Du 17 janvier au 8 mars, la Galerie Marian Goodman accueille la première exposition parisienne d’envergure dédiée à l’œuvre de Gerard & Kelly. Intitulée Bardo, l’exposition est imaginée comme une expérience temporelle et multisensorielle autour de l’hybridité. Elle présente une nouvelle série d’œuvres issues de la recherche du duo d’artistes sur l’histoire, l’architecture et la sexualité.
© Galerie Marian Goodman – Gerard & Kelly, E for Eileen, 2023
Dans le bouddhisme tibétain, le bardo désigne l’état transitoire entre la mort et la renaissance, durant lequel la conscience connaît de profondes mutations. L’exposition de Gerard & Kelly est une exploration de ce thème, autour de 3 figures historiques symboliquement ou ouvertement queer : Eileen Gray, Pesellino et Julius Eastman.

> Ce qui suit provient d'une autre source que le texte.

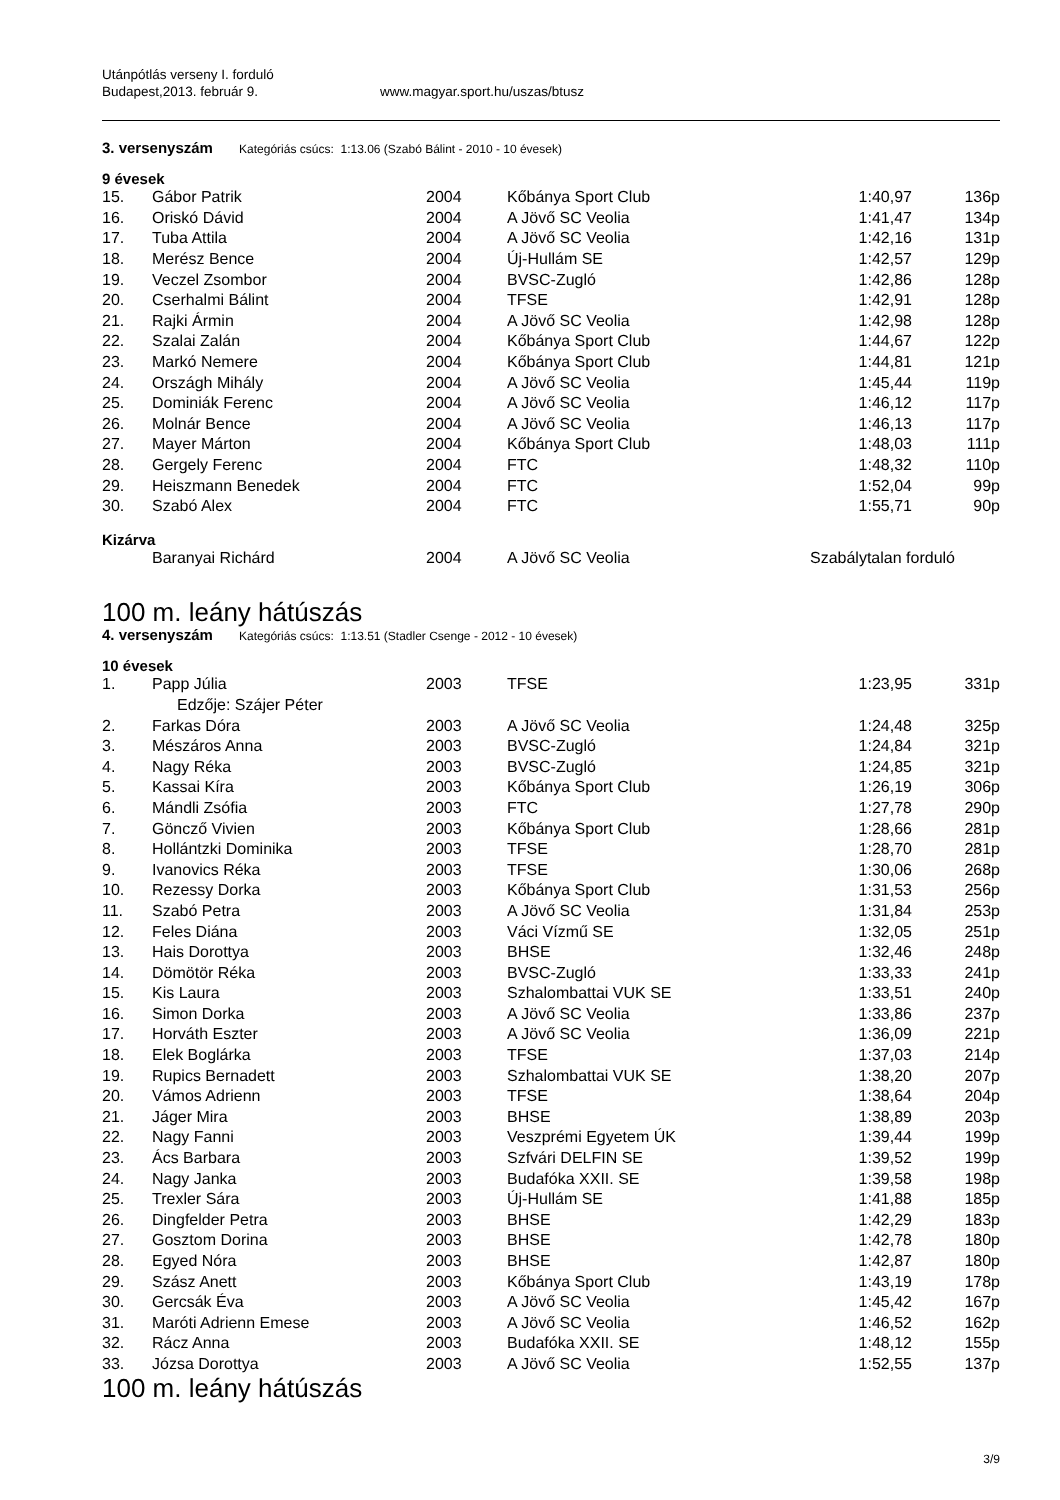Utánpótlás verseny I. forduló
Budapest,2013. február 9. www.magyar.sport.hu/uszas/btusz
3. versenyszám Kategóriás csúcs: 1:13.06 (Szabó Bálint - 2010 - 10 évesek)
9 évesek
| 15. | Gábor Patrik | 2004 | Kőbánya Sport Club | 1:40,97 | 136p |
| 16. | Oriskó Dávid | 2004 | A Jövő SC Veolia | 1:41,47 | 134p |
| 17. | Tuba Attila | 2004 | A Jövő SC Veolia | 1:42,16 | 131p |
| 18. | Merész Bence | 2004 | Új-Hullám SE | 1:42,57 | 129p |
| 19. | Veczel Zsombor | 2004 | BVSC-Zugló | 1:42,86 | 128p |
| 20. | Cserhalmi Bálint | 2004 | TFSE | 1:42,91 | 128p |
| 21. | Rajki Ármin | 2004 | A Jövő SC Veolia | 1:42,98 | 128p |
| 22. | Szalai Zalán | 2004 | Kőbánya Sport Club | 1:44,67 | 122p |
| 23. | Markó Nemere | 2004 | Kőbánya Sport Club | 1:44,81 | 121p |
| 24. | Országh Mihály | 2004 | A Jövő SC Veolia | 1:45,44 | 119p |
| 25. | Dominiák Ferenc | 2004 | A Jövő SC Veolia | 1:46,12 | 117p |
| 26. | Molnár Bence | 2004 | A Jövő SC Veolia | 1:46,13 | 117p |
| 27. | Mayer Márton | 2004 | Kőbánya Sport Club | 1:48,03 | 111p |
| 28. | Gergely Ferenc | 2004 | FTC | 1:48,32 | 110p |
| 29. | Heiszmann Benedek | 2004 | FTC | 1:52,04 | 99p |
| 30. | Szabó Alex | 2004 | FTC | 1:55,71 | 90p |
Kizárva
| | Baranyai Richárd | 2004 | A Jövő SC Veolia | Szabálytalan forduló |
100 m. leány hátúszás
4. versenyszám Kategóriás csúcs: 1:13.51 (Stadler Csenge - 2012 - 10 évesek)
10 évesek
| 1. | Papp Júlia | 2003 | TFSE | 1:23,95 | 331p |
| | Edzője: Szájer Péter | | | | |
| 2. | Farkas Dóra | 2003 | A Jövő SC Veolia | 1:24,48 | 325p |
| 3. | Mészáros Anna | 2003 | BVSC-Zugló | 1:24,84 | 321p |
| 4. | Nagy Réka | 2003 | BVSC-Zugló | 1:24,85 | 321p |
| 5. | Kassai Kíra | 2003 | Kőbánya Sport Club | 1:26,19 | 306p |
| 6. | Mándli Zsófia | 2003 | FTC | 1:27,78 | 290p |
| 7. | Göncző Vivien | 2003 | Kőbánya Sport Club | 1:28,66 | 281p |
| 8. | Hollántzki Dominika | 2003 | TFSE | 1:28,70 | 281p |
| 9. | Ivanovics Réka | 2003 | TFSE | 1:30,06 | 268p |
| 10. | Rezessy Dorka | 2003 | Kőbánya Sport Club | 1:31,53 | 256p |
| 11. | Szabó Petra | 2003 | A Jövő SC Veolia | 1:31,84 | 253p |
| 12. | Feles Diána | 2003 | Váci Vízmű SE | 1:32,05 | 251p |
| 13. | Hais Dorottya | 2003 | BHSE | 1:32,46 | 248p |
| 14. | Dömötör Réka | 2003 | BVSC-Zugló | 1:33,33 | 241p |
| 15. | Kis Laura | 2003 | Szhalombattai VUK SE | 1:33,51 | 240p |
| 16. | Simon Dorka | 2003 | A Jövő SC Veolia | 1:33,86 | 237p |
| 17. | Horváth Eszter | 2003 | A Jövő SC Veolia | 1:36,09 | 221p |
| 18. | Elek Boglárka | 2003 | TFSE | 1:37,03 | 214p |
| 19. | Rupics Bernadett | 2003 | Szhalombattai VUK SE | 1:38,20 | 207p |
| 20. | Vámos Adrienn | 2003 | TFSE | 1:38,64 | 204p |
| 21. | Jáger Mira | 2003 | BHSE | 1:38,89 | 203p |
| 22. | Nagy Fanni | 2003 | Veszprémi Egyetem ÚK | 1:39,44 | 199p |
| 23. | Ács Barbara | 2003 | Szfvári DELFIN SE | 1:39,52 | 199p |
| 24. | Nagy Janka | 2003 | Budafóka XXII. SE | 1:39,58 | 198p |
| 25. | Trexler Sára | 2003 | Új-Hullám SE | 1:41,88 | 185p |
| 26. | Dingfelder Petra | 2003 | BHSE | 1:42,29 | 183p |
| 27. | Gosztom Dorina | 2003 | BHSE | 1:42,78 | 180p |
| 28. | Egyed Nóra | 2003 | BHSE | 1:42,87 | 180p |
| 29. | Szász Anett | 2003 | Kőbánya Sport Club | 1:43,19 | 178p |
| 30. | Gercsák Éva | 2003 | A Jövő SC Veolia | 1:45,42 | 167p |
| 31. | Maróti Adrienn Emese | 2003 | A Jövő SC Veolia | 1:46,52 | 162p |
| 32. | Rácz Anna | 2003 | Budafóka XXII. SE | 1:48,12 | 155p |
| 33. | Józsa Dorottya | 2003 | A Jövő SC Veolia | 1:52,55 | 137p |
100 m. leány hátúszás
3/9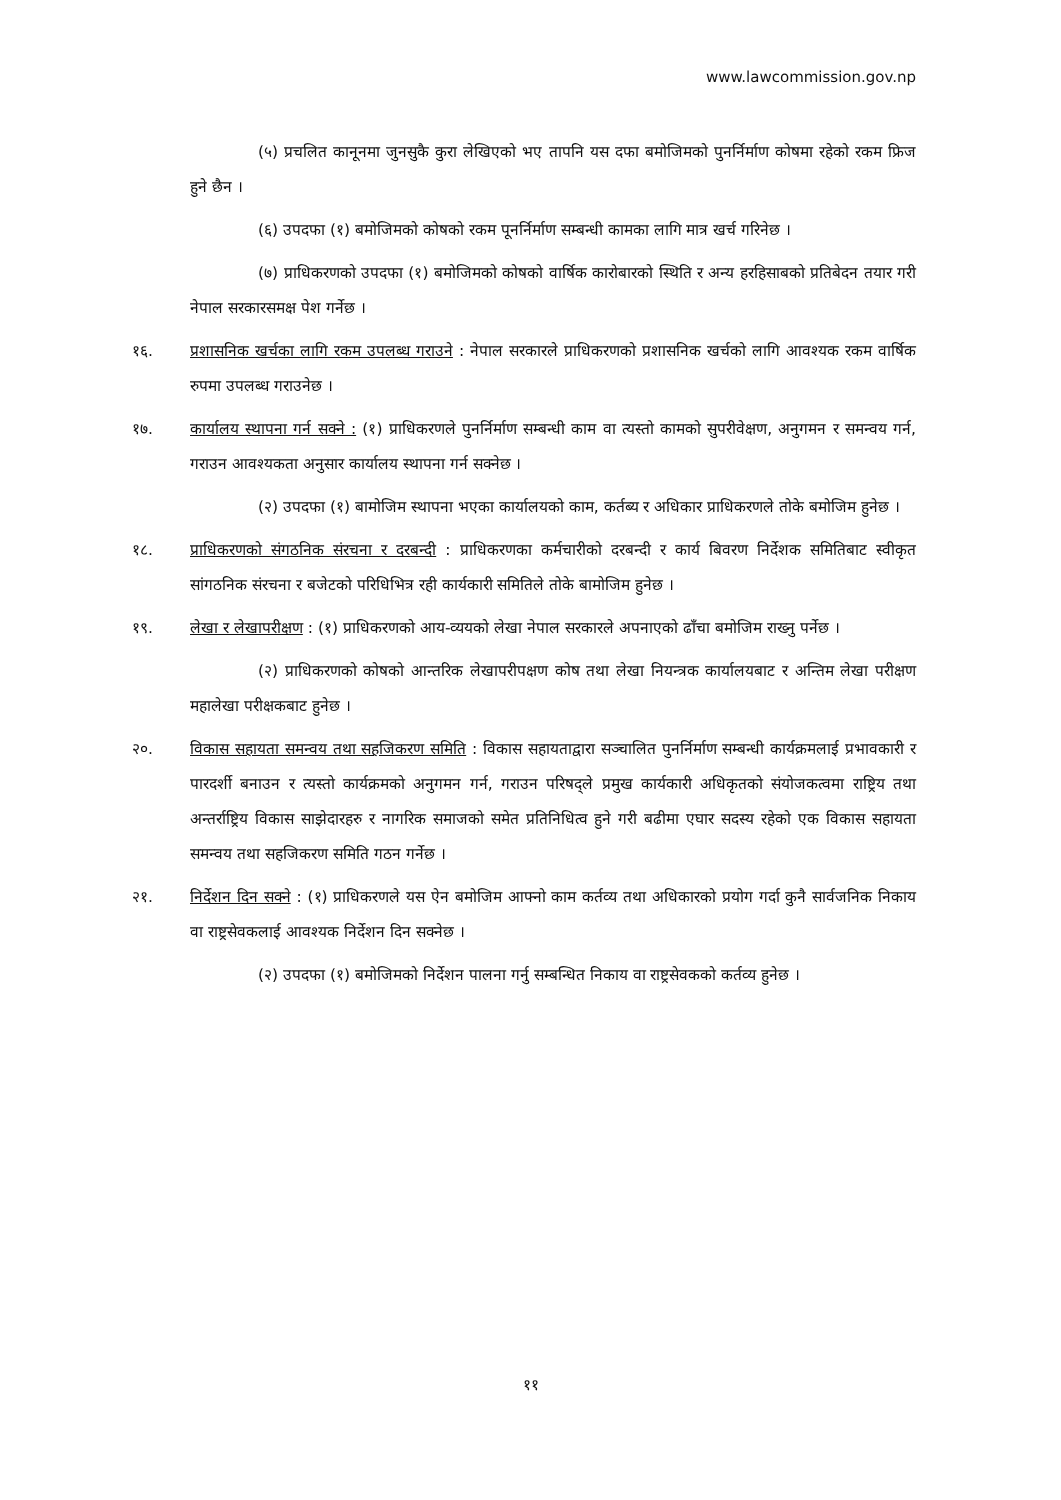www.lawcommission.gov.np
(५) प्रचलित कानूनमा जुनसुकै कुरा लेखिएको भए तापनि यस दफा बमोजिमको पुनर्निर्माण कोषमा रहेको रकम फ्रिज हुने छैन ।
(६) उपदफा (१) बमोजिमको कोषको रकम पूनर्निर्माण सम्बन्धी कामका लागि मात्र खर्च गरिनेछ ।
(७) प्राधिकरणको उपदफा (१) बमोजिमको कोषको वार्षिक कारोबारको स्थिति र अन्य हरहिसाबको प्रतिबेदन तयार गरी नेपाल सरकारसमक्ष पेश गर्नेछ ।
१६. प्रशासनिक खर्चका लागि रकम उपलब्ध गराउने : नेपाल सरकारले प्राधिकरणको प्रशासनिक खर्चको लागि आवश्यक रकम वार्षिक रुपमा उपलब्ध गराउनेछ ।
१७. कार्यालय स्थापना गर्न सक्ने : (१) प्राधिकरणले पुनर्निर्माण सम्बन्धी काम वा त्यस्तो कामको सुपरीवेक्षण, अनुगमन र समन्वय गर्न, गराउन आवश्यकता अनुसार कार्यालय स्थापना गर्न सक्नेछ ।
(२) उपदफा (१) बामोजिम स्थापना भएका कार्यालयको काम, कर्तब्य र अधिकार प्राधिकरणले तोके बमोजिम हुनेछ ।
१८. प्राधिकरणको संगठनिक संरचना र दरबन्दी : प्राधिकरणका कर्मचारीको दरबन्दी र कार्य बिवरण निर्देशक समितिबाट स्वीकृत सांगठनिक संरचना र बजेटको परिधिभित्र रही कार्यकारी समितिले तोके बामोजिम हुनेछ ।
१९. लेखा र लेखापरीक्षण : (१) प्राधिकरणको आय-व्ययको लेखा नेपाल सरकारले अपनाएको ढाँचा बमोजिम राख्नु पर्नेछ ।
(२) प्राधिकरणको कोषको आन्तरिक लेखापरीपक्षण कोष तथा लेखा नियन्त्रक कार्यालयबाट र अन्तिम लेखा परीक्षण महालेखा परीक्षकबाट हुनेछ ।
२०. विकास सहायता समन्वय तथा सहजिकरण समिति : विकास सहायताद्वारा सञ्चालित पुनर्निर्माण सम्बन्धी कार्यक्रमलाई प्रभावकारी र पारदर्शी बनाउन र त्यस्तो कार्यक्रमको अनुगमन गर्न, गराउन परिषद्ले प्रमुख कार्यकारी अधिकृतको संयोजकत्वमा राष्ट्रिय तथा अन्तर्राष्ट्रिय विकास साझेदारहरु र नागरिक समाजको समेत प्रतिनिधित्व हुने गरी बढीमा एघार सदस्य रहेको एक विकास सहायता समन्वय तथा सहजिकरण समिति गठन गर्नेछ ।
२१. निर्देशन दिन सक्ने : (१) प्राधिकरणले यस ऐन बमोजिम आफ्नो काम कर्तव्य तथा अधिकारको प्रयोग गर्दा कुनै सार्वजनिक निकाय वा राष्ट्रसेवकलाई आवश्यक निर्देशन दिन सक्नेछ ।
(२) उपदफा (१) बमोजिमको निर्देशन पालना गर्नु सम्बन्धित निकाय वा राष्ट्रसेवकको कर्तव्य हुनेछ ।
११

© Galerie Marian Goodman – Gerard & Kelly – photographie Rebecca Fanuele, Vue de l’exposition
La figure emblématique et insaisissable d’Eileen Gray (1978-1976), est mise à l’honneur dans une installation plastique et cinématographique. La galerie présente ingénieusement la lampe Pailla de façon à ce qu’elle guide le visiteur jusqu’au sous-sol, où est projeté E for Eileen (2023), fiction intégralement tournée dans la villa E-1027. Véritable ode à l’une des rares architectes femmes reconnues de la Modernité, le film met en scène deux amant.e.s d’Eileen Gray, l’architecte et critique Jean Badovici et la chanteuse de music-halls Damia ; l’occasion d’interroger la manière d’habiter et d’évoluer dans une architecture moderne. Pour appréhender cette projection, un module d’assise reprenant en négatif le solarium de la villa est disposé au centre de l’espace d’exposition. D’autres installations, “light-box”, conçues à partir des archives de l’architecte, jettent une nouvelle lumière sur l’œuvre de Gray.
© Galerie Marian Goodman – Gerard & Kelly, Glory Hole, 2025
Plus loin, c’est sur l’artiste florentin Francesco di Stefano di Pesellino (1422-1457) que le duo pose son regard. Peintre des Médicis, connu et reconnu de son vivant, avant de mourir prématurément de la peste, Pesellino retrouve ici la lumière. Dans Glory Hole (2025), inspiré par le Saint-François d’Assise recevant les stigmates de Pesellino, la tête du Saint devient boule à facette, référence iconique au disco et au monde de la nuit. En alliant ainsi le sacré et le profane, les artistes mettent en valeur une œuvre de tous les possibles comme lieu de développement du bardo.
© Galerie Marian Goodman – Gerard & Kelly, Glyphs VII, 2024
Le dernier chapitre met à l’honneur l’œuvre de Julius Eastman (1940-1990). Compositeur afro-américain, homosexuel, il est une figure active de la scène culturelle new-yorkaise des années 1970-80. A la cimaise, des fragments dorés de portées musicales, issues de ses créations, se combinent à des images sérigraphiées de danseurs des années 1980. Une forme de sacralité transparaît de ces compositions, qui convoquent l’art de l’enluminure des manuscrits médiévaux, tout en affirmant une dimension brute et plus prosaïque, par la présence de néons.
Gerard & Kelly
Exposés dans le monde entier, Gerard & Kelly, sont exposés dans les collections permanentes du musée Guggenheim de New-York, du LACMA de Los-Angeles, du FRAC Franche-Comté ou encore à Melbourne ; leurs œuvres et performances ont notamment pris place dans des biennales et expositions d’exception au Centre Pompidou, à la Fondation Maeght, au Getty Museum et au Palais de Tokyo. Le Carré d’art – Musée d’art contemporain de Nîmes, leur a consacré une exposition d’envergure en 2022.